Your objective:
Each record is to be written out exactly as it appears.

Stored records:
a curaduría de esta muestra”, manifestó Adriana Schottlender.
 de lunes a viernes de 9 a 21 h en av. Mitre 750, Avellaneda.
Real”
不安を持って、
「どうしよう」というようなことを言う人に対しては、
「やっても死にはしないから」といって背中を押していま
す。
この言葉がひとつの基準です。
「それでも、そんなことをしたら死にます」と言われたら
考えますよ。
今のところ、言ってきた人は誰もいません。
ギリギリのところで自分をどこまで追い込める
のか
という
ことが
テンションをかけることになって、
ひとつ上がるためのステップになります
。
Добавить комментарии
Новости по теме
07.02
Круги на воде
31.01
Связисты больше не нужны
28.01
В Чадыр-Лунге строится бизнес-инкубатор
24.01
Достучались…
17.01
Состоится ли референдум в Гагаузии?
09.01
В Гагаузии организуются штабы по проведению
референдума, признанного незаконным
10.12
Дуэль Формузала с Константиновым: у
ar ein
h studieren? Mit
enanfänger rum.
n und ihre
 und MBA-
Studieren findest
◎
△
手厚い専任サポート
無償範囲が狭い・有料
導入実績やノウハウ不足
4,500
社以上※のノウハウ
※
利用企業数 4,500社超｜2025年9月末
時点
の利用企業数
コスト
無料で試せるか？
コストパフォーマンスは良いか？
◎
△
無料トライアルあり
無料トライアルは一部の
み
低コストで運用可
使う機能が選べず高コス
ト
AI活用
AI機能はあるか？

Problem solution:
a curaduría de esta muestra”, manifestó Adriana Schottlender.
 de lunes a viernes de 9 a 21 h en av. Mitre 750, Avellaneda.
Real”
不安を持って、
「どうしよう」というようなことを言う人に対しては、
「やっても死にはしないから」といって背中を押していま
す。
この言葉がひとつの基準です。
「それでも、そんなことをしたら死にます」と言われたら
考えますよ。
今のところ、言ってきた人は誰もいません。
ギリギリのところで自分をどこまで追い込める
のか
という
ことが
テンションをかけることになって、
ひとつ上がるためのステップになります
。
Добавить комментарии
Новости по теме
07.02
Круги на воде
31.01
Связисты больше не нужны
28.01
В Чадыр-Лунге строится бизнес-инкубатор
24.01
Достучались…
17.01
Состоится ли референдум в Гагаузии?
09.01
В Гагаузии организуются штабы по проведению
референдума, признанного незаконным
10.12
Дуэль Формузала с Константиновым: у
ar ein
h studieren? Mit
enanfänger rum.
n und ihre
 und MBA-
Studieren findest
◎
△
手厚い専任サポート
無償範囲が狭い・有料
導入実績やノウハウ不足
4,500
社以上※のノウハウ
※
利用企業数 4,500社超｜2025年9月末
時点
の利用企業数
コスト
無料で試せるか？
コストパフォーマンスは良いか？
◎
△
無料トライアルあり
無料トライアルは一部の
み
低コストで運用可
使う機能が選べず高コス
ト
AI活用
AI機能はあるか？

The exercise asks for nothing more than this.